Answer: 8 processes are in uninterruptible sleep, blocked waiting for I/O (block queue). This may indicate a disk performance problem.
Q2. Which command lets you see in real time which processes are creating the most disk load?
Answer: iotop (or iotop -o for active processes only).
Q3. An admin sees high %iowait in top. Which utilities help identify the offending process?
Answer: iotop (shows load by process), lsof (shows open files), ps aux | grep " D" (D-state processes).
Q4. The si and so columns in vmstat consistently show high values. What does this mean and what is the likely cause?
Answer: Intensive swap in/out โ the system is actively moving memory pages between RAM and swap. The likely cause is insufficient physical RAM. The consequence is system slowdown due to slow disk I/O substituting for memory.
Q5. How does ss differ from netstat and why is it preferred?
Answer: ss reads data directly from kernel space, runs faster, and provides more information about TCP states and sockets. netstat is considered obsolete.
Q6. Which package must be installed on Debian to use iostat and sar?
Answer: sysstat (apt install sysstat).
Q7. An admin notices high load average with low CPU utilisation (high %idle). How do you explain this?

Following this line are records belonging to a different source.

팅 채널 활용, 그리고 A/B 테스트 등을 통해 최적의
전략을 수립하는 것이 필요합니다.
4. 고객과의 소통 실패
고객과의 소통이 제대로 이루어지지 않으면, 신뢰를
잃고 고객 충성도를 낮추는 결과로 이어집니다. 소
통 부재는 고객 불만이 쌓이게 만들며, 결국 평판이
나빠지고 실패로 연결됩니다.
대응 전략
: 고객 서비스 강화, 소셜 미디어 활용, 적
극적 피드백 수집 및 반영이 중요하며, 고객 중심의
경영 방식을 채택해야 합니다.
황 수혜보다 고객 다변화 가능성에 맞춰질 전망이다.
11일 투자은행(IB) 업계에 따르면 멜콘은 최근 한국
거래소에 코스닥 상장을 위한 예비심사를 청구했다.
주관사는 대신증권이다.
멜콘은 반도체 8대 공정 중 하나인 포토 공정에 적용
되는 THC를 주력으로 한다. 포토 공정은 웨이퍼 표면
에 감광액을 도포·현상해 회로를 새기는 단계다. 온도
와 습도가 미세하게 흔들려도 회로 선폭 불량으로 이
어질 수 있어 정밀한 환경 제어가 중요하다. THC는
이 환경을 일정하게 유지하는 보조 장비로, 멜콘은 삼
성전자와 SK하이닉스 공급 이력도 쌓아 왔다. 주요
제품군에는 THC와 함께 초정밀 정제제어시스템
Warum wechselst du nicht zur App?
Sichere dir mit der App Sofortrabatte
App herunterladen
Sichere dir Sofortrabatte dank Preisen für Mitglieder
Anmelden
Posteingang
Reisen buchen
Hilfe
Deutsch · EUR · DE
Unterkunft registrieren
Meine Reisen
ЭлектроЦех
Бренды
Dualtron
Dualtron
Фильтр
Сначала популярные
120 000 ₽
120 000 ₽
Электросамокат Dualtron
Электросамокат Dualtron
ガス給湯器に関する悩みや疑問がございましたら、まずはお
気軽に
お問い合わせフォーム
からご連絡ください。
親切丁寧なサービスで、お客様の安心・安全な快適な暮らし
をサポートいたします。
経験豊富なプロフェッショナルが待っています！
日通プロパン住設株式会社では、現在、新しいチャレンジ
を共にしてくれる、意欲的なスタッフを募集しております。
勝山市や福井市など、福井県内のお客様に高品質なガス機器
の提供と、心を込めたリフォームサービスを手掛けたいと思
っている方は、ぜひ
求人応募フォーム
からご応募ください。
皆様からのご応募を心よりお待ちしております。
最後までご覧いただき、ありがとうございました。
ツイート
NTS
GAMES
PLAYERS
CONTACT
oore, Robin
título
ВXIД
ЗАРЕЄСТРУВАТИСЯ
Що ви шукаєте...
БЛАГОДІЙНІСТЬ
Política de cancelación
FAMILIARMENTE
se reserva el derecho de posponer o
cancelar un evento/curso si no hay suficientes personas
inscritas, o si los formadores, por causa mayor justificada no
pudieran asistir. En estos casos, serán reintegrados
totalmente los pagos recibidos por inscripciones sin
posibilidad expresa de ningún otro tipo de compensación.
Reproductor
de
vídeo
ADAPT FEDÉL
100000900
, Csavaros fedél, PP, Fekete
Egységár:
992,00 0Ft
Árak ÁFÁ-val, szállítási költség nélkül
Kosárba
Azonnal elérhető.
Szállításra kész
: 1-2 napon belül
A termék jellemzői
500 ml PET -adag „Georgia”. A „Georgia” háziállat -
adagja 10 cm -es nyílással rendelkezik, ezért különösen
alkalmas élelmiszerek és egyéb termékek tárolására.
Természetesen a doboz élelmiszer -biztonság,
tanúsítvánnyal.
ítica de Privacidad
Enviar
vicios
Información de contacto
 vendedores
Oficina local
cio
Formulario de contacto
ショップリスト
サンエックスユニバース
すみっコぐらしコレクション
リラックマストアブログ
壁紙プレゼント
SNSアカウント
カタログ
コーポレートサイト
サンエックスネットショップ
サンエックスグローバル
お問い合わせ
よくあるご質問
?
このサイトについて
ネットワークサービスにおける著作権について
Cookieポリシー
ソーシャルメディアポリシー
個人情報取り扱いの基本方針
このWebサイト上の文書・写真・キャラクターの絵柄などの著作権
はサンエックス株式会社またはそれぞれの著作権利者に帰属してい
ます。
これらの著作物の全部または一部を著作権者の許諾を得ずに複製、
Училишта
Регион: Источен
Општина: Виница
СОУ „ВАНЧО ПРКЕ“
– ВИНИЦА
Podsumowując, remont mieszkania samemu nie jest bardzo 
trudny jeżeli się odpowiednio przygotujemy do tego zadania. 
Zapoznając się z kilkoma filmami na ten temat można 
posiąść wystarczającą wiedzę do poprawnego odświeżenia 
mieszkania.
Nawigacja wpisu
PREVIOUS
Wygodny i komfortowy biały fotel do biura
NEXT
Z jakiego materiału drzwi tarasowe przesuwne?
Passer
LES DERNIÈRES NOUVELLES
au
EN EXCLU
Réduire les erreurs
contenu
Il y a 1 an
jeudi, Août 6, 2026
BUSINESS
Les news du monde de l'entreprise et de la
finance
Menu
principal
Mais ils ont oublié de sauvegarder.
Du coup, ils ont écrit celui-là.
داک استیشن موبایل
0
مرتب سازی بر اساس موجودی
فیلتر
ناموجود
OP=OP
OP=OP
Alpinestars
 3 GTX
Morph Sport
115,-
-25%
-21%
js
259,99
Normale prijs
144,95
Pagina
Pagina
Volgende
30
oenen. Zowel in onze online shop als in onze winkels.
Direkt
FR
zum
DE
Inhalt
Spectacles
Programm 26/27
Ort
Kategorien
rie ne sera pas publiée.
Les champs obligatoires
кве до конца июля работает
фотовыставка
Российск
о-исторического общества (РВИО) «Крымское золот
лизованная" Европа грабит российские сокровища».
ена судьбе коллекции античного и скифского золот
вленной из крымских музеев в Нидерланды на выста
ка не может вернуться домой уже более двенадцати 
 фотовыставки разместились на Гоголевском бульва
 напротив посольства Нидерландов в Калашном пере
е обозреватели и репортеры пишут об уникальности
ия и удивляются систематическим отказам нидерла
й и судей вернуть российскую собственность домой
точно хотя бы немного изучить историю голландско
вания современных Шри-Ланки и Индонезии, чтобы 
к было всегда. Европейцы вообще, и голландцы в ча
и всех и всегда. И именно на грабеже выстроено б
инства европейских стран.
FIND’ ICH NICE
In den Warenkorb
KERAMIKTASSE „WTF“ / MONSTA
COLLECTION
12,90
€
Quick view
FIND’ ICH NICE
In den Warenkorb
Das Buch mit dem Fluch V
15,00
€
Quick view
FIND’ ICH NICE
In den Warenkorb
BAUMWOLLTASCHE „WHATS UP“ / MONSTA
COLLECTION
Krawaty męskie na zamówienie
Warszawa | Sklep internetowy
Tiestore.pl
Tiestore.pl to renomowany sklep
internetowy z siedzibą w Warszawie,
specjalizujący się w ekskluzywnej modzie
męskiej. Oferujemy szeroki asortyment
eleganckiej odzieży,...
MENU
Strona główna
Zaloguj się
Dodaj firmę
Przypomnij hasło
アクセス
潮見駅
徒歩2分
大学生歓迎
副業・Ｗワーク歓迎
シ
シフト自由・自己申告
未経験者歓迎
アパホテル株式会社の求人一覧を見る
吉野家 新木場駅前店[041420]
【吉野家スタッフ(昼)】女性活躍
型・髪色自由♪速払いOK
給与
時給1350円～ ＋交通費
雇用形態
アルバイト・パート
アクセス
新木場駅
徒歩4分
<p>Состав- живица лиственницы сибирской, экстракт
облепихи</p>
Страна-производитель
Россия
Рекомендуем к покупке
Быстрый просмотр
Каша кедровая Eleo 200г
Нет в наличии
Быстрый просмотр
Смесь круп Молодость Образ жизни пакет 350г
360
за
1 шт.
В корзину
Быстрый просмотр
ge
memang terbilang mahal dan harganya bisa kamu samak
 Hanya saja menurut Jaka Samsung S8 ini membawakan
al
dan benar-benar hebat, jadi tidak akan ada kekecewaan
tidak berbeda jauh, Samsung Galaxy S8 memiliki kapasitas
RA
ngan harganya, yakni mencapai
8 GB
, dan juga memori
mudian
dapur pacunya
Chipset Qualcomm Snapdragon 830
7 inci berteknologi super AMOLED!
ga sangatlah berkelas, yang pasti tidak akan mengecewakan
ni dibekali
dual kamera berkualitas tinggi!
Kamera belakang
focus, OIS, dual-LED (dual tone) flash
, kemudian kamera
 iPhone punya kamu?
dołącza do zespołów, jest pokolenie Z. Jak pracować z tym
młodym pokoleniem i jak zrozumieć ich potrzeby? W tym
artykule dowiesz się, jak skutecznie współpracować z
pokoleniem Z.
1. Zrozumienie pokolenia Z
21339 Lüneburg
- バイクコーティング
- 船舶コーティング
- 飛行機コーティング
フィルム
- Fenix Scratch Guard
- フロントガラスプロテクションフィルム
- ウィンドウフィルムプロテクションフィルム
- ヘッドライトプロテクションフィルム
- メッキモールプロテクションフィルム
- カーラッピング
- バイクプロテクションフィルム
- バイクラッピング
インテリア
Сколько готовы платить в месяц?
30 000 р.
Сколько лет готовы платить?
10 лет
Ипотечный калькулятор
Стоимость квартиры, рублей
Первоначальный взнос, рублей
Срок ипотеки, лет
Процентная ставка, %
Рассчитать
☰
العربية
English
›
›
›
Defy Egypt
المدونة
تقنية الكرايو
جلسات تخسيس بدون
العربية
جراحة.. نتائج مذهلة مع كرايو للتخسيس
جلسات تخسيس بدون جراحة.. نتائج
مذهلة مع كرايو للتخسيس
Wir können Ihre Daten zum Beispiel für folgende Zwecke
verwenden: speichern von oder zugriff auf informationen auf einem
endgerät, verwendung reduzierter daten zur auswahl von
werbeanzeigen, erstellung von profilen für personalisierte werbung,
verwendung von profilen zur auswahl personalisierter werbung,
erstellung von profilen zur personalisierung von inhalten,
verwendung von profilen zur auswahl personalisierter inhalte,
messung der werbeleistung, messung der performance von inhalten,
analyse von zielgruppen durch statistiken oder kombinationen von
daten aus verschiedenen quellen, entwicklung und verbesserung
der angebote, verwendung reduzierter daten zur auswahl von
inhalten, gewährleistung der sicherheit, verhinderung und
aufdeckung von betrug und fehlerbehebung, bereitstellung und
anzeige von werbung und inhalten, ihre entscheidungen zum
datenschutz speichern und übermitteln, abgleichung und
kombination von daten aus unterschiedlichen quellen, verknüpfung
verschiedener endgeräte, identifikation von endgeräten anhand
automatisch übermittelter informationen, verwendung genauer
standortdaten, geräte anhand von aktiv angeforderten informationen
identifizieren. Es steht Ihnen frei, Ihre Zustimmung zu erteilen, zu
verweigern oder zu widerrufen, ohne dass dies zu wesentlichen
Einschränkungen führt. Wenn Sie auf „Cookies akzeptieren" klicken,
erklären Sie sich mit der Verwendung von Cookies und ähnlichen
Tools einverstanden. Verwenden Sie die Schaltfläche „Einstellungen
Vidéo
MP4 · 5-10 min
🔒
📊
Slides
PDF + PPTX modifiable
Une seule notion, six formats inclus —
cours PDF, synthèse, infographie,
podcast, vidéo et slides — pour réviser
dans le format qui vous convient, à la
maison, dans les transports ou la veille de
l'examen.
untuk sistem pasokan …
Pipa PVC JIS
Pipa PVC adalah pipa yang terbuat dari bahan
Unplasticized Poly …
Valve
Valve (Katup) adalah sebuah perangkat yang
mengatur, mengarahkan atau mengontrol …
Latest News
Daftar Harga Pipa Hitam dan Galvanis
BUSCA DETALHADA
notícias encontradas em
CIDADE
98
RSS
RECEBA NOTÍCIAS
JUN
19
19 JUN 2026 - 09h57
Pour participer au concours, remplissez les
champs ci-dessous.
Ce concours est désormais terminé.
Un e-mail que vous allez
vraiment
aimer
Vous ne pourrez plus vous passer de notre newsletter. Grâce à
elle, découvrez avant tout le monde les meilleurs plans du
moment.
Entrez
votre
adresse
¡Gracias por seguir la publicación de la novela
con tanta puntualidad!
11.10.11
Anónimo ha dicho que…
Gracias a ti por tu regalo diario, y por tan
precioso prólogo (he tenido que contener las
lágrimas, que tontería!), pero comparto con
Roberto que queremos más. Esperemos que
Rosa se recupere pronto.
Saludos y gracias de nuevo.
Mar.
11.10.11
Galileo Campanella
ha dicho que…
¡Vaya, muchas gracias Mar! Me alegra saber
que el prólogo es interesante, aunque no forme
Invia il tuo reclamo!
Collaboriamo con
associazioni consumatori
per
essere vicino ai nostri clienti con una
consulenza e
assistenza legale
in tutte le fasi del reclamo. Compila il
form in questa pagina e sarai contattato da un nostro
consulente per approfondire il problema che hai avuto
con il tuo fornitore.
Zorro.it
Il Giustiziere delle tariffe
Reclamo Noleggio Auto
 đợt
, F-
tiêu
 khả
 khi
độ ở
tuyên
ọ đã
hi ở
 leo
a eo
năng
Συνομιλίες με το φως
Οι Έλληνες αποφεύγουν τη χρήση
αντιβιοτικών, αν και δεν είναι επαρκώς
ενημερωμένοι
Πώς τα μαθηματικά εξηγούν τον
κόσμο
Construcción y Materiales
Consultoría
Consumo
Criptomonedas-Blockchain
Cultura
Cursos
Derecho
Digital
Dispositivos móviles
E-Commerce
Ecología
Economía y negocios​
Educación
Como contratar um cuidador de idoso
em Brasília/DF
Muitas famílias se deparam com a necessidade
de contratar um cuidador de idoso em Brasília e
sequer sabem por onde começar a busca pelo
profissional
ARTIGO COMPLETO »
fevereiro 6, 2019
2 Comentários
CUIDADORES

Answer: Processes are waiting for I/O (uninterruptible sleep, D-state). Load average counts not only processes on the CPU but also those blocked on I/O. Check vmstat (column b), iostat (high %iowait), iotop.
Q8. Which sar command shows swap activity for the current day, 10 samples at 1-second intervals?
Answer: sar -w 1 10 (swapping activity) or sar -r 1 10 (memory and swap).